CONSIGNES »
(1) Recopiez mot pour mot le passage de l'extrait sur Francis Cabrel qui va de « EXCLU - PAROLES » jusqu'à « l’intégrale (EPA, septembre 2022) ».
(2) Selon l'extrait sur Francis Cabrel, en quelle année Daniel Pantchenko a-t-il rencontré Cabrel pour la première fois ? Répondez, s'il vous plaît, en quelques mots.

Daniel Pantchenko : « Je crois qu'à sa manière, Cabrel est un battant sensible »

 

 

La Corrida. Je l’aime à mourir. Deux des titres les plus emblématiques de Francis Cabrel, artiste aussi doué qu’il est discret : la maîtrise, le métier, le public, il ne peut les envier à personne mais le star system, très peu pour lui. La seconde chanson citée a largement contribué, avec d’autres, à assoir son image de chanteur romantique. Mais il est loin de n’être que cela : l’homme a les pieds sur Terre, on peut même dire dans la terre, et le monde, il le regarde avec les yeux d’un citoyen lucide, parfois à la limite du désespoir. Qui est-il vraiment et au fond, est-ce que ça nous regarde complètement, de creuser pour trouver l’homme derrière l’artiste ? Le parti pris de Daniel Pantchenko, que j’avais déjà interviewé à propos de Charles Aznavour, et auteur dernièrement de Cabrel, l’intégrale (EPA, septembre 2022), peut être résumé comme suit : on n’a pas à connaître la vie privée d’un artiste, en revanche étudier son parcours et son répertoire permet de comprendre ce qui l’anime. L’ouvrage, de belle facture, retrace disque après disque la carrière de Cabrel, et avec le renfort d’interviews qu’il a données, aide ceux qui l’aiment à mieux savoir qui il est, d’où il vient, et où il est allé. Merci à Daniel Pantchenko pour cet entretien ! Exclu, Paroles d’Actu, par Nicolas Roche.

 

EXCLU - PAROLES D’ACTU

Daniel Pantchenko: « Je crois

qu’à sa manière, Cabrel

est un battant sensible... »

Cabrel L'intégrale

Cabrel, l’intégrale (EPA, septembre 2022)

 

partie 1 : l’interview

Quel regard portiez-vous sur Francis Cabrel avant de lui consacrer cet  ouvrage ? Comment avez-vous abordé le personnage ?

J’ai toujours bien aimé l’artiste et l’homme. À mes yeux (et mes oreilles), l’équilibre texte/musique, paroles en français/mélodie est essentiel. Sans oublier bien entendu la voix, l’interprétation de la chanson. Il se trouve que – comme Goldman –, Cabrel a été un des parrains de la revue Chorus à laquelle j’ai collaboré pendant 17 ans. Il n’a jamais joué les stars, ce que j’avais constaté de visu lors de notre première rencontre en 1996, lorsqu’il était président du jury d’un festival très sympa  : La Truffe de Périgueux. Cela étant, pour ce genre d’ouvrage, il s’agit d’abord de discographie et le personnage apparaît surtout à travers les diverses déclarations qu’il a faites au fil des disques.

JEU D'ENREGISTREMENTS »
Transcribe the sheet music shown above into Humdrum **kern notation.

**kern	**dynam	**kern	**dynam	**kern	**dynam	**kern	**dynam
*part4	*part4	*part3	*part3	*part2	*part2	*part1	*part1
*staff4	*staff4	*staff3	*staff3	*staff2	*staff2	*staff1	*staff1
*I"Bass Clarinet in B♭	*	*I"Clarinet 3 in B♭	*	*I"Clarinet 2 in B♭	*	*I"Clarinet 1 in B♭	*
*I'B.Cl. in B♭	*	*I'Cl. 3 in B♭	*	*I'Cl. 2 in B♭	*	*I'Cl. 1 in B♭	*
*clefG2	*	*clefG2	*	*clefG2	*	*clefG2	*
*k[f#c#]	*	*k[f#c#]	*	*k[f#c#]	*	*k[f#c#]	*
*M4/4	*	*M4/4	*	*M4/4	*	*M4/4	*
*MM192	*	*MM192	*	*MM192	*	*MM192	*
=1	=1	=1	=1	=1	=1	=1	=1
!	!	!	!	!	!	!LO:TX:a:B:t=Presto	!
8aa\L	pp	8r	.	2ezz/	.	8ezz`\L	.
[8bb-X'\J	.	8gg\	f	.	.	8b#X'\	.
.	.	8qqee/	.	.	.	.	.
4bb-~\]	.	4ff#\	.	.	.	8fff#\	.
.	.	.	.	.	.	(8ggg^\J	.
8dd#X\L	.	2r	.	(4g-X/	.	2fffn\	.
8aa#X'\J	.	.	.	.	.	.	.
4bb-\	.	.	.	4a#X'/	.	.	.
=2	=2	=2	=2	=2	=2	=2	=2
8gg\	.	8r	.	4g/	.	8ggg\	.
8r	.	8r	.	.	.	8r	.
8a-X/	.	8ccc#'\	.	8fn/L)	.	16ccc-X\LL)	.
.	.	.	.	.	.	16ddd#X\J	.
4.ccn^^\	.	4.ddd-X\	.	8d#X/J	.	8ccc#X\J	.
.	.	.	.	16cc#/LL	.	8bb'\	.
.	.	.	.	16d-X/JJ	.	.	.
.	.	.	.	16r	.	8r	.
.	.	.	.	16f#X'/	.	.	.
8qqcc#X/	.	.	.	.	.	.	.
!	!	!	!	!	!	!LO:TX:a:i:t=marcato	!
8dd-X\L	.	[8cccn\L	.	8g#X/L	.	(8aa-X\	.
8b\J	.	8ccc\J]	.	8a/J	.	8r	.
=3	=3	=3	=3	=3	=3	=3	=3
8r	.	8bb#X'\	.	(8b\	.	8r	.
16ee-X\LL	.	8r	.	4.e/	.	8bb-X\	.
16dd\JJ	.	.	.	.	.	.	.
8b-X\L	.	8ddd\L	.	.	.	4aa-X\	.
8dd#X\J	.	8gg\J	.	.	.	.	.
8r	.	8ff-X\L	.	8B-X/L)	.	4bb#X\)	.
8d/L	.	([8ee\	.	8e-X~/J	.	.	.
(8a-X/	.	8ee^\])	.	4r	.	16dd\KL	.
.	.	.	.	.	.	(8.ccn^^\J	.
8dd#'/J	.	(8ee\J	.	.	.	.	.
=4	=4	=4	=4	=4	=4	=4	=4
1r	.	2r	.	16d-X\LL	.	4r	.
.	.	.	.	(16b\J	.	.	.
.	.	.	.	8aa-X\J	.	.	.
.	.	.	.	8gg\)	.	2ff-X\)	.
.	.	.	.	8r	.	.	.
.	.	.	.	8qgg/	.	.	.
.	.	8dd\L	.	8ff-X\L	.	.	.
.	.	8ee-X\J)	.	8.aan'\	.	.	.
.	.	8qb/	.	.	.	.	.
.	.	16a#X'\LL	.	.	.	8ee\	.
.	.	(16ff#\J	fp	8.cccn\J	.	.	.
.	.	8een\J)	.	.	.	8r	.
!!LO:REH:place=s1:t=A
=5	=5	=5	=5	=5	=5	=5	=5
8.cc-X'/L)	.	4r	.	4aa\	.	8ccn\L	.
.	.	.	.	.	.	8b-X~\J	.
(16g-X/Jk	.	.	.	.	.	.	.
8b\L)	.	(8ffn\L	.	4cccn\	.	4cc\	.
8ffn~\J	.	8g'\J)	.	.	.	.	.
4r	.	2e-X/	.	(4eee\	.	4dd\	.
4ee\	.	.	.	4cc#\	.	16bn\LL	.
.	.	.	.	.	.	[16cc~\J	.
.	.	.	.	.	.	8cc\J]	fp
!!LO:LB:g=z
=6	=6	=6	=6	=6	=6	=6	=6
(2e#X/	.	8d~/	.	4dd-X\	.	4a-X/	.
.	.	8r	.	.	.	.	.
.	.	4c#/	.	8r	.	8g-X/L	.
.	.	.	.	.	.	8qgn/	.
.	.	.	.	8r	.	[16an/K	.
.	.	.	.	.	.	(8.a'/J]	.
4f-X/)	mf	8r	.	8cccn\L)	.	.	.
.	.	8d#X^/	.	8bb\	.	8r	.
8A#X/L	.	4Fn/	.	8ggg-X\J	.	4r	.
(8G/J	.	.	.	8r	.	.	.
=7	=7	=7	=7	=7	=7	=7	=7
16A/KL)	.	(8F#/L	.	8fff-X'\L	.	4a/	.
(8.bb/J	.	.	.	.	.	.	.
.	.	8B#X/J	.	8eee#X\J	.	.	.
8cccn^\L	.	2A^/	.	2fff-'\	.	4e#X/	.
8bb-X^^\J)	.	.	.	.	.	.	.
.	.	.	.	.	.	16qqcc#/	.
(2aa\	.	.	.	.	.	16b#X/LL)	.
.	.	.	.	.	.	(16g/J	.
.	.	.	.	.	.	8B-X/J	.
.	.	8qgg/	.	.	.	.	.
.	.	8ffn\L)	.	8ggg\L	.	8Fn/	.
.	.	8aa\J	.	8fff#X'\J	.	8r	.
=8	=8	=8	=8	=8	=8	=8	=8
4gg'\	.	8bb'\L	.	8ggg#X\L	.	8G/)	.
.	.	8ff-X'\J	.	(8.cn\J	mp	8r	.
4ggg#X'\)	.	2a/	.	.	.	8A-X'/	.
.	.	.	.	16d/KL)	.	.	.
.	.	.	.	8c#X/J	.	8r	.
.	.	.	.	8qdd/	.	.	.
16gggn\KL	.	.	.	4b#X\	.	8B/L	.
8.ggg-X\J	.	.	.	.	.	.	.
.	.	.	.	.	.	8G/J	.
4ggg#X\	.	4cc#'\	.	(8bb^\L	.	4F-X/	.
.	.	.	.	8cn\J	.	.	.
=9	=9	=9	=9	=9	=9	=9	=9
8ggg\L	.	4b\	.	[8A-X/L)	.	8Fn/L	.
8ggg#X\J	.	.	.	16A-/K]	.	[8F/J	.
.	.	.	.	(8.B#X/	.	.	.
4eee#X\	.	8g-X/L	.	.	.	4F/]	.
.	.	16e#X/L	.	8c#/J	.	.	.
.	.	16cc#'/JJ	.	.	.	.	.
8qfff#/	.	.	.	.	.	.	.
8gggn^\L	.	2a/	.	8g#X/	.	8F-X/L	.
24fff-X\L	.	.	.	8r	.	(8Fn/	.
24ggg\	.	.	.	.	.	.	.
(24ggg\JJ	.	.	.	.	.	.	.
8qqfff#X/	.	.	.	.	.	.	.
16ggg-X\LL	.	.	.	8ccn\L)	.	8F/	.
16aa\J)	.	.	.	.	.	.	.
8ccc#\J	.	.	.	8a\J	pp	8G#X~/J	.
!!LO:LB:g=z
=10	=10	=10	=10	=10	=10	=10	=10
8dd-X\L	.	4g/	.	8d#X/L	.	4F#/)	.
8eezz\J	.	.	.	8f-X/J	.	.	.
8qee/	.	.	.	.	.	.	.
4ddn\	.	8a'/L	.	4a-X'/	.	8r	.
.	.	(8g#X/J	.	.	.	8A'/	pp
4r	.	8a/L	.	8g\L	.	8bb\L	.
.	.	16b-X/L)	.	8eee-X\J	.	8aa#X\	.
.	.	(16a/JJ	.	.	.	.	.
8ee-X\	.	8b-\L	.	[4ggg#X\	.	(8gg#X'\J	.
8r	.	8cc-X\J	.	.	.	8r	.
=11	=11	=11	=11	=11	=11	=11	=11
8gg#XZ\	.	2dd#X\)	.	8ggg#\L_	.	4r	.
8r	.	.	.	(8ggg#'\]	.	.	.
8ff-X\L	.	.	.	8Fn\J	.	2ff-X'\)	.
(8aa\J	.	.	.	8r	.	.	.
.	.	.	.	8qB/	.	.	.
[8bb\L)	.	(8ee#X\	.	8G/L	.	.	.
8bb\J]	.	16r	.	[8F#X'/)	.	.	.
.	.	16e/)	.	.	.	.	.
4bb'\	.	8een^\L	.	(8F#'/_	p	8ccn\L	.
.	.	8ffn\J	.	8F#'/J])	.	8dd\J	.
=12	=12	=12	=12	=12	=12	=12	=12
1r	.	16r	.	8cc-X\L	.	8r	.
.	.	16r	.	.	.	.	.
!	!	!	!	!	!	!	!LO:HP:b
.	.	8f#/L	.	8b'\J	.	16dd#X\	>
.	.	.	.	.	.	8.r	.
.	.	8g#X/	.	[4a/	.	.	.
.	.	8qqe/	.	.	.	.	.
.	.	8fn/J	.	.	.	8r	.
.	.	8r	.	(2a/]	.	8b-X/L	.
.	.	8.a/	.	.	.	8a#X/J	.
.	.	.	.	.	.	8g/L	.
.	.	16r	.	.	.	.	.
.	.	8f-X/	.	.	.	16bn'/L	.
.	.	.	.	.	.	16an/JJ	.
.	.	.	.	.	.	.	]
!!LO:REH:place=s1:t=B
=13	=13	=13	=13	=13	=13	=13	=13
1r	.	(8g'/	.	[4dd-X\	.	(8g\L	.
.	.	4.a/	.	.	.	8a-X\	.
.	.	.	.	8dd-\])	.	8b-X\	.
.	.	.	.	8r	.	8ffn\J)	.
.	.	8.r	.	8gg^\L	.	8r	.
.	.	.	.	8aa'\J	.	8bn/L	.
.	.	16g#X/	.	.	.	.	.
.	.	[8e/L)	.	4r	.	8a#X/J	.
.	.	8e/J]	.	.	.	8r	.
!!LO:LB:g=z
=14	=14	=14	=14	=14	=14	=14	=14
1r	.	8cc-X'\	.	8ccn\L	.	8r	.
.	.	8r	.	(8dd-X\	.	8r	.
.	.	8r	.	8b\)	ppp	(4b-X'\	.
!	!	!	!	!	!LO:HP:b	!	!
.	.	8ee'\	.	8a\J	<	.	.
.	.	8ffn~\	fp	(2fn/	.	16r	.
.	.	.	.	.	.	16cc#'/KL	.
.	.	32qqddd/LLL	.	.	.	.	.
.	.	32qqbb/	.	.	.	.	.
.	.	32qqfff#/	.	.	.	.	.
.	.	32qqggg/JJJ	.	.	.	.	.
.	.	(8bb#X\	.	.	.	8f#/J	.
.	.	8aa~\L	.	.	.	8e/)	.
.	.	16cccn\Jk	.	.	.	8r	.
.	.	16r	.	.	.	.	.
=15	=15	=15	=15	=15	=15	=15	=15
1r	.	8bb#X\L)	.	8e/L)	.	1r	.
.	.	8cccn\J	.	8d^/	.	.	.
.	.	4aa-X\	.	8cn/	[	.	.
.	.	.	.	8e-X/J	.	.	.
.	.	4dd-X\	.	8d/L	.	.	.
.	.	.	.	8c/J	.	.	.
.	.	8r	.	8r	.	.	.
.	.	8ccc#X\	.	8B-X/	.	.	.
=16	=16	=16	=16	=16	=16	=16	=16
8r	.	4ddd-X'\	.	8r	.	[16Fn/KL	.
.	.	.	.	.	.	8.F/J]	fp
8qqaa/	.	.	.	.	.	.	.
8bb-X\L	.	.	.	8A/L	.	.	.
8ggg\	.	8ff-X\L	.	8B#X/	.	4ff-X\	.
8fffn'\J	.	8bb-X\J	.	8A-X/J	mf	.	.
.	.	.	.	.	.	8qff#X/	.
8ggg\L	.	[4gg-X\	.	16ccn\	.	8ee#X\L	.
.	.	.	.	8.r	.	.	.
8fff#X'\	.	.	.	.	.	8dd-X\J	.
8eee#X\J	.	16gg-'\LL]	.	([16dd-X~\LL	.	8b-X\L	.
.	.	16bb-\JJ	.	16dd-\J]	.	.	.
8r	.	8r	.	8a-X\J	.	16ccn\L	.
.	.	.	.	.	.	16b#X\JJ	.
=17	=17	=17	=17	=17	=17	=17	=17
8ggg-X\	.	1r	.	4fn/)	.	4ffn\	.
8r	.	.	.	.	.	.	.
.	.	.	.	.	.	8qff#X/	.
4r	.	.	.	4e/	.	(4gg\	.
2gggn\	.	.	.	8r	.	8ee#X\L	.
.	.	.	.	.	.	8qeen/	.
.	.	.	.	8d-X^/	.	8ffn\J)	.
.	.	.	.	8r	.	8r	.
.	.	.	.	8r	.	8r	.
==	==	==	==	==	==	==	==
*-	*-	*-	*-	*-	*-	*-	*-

RÉPONSES ATTENDUES »
(1)
EXCLU - PAROLES D’ACTU

Daniel Pantchenko: « Je crois

qu’à sa manière, Cabrel

est un battant sensible... »

Cabrel L'intégrale

Cabrel, l’intégrale (EPA, septembre 2022)

(2) En 1996.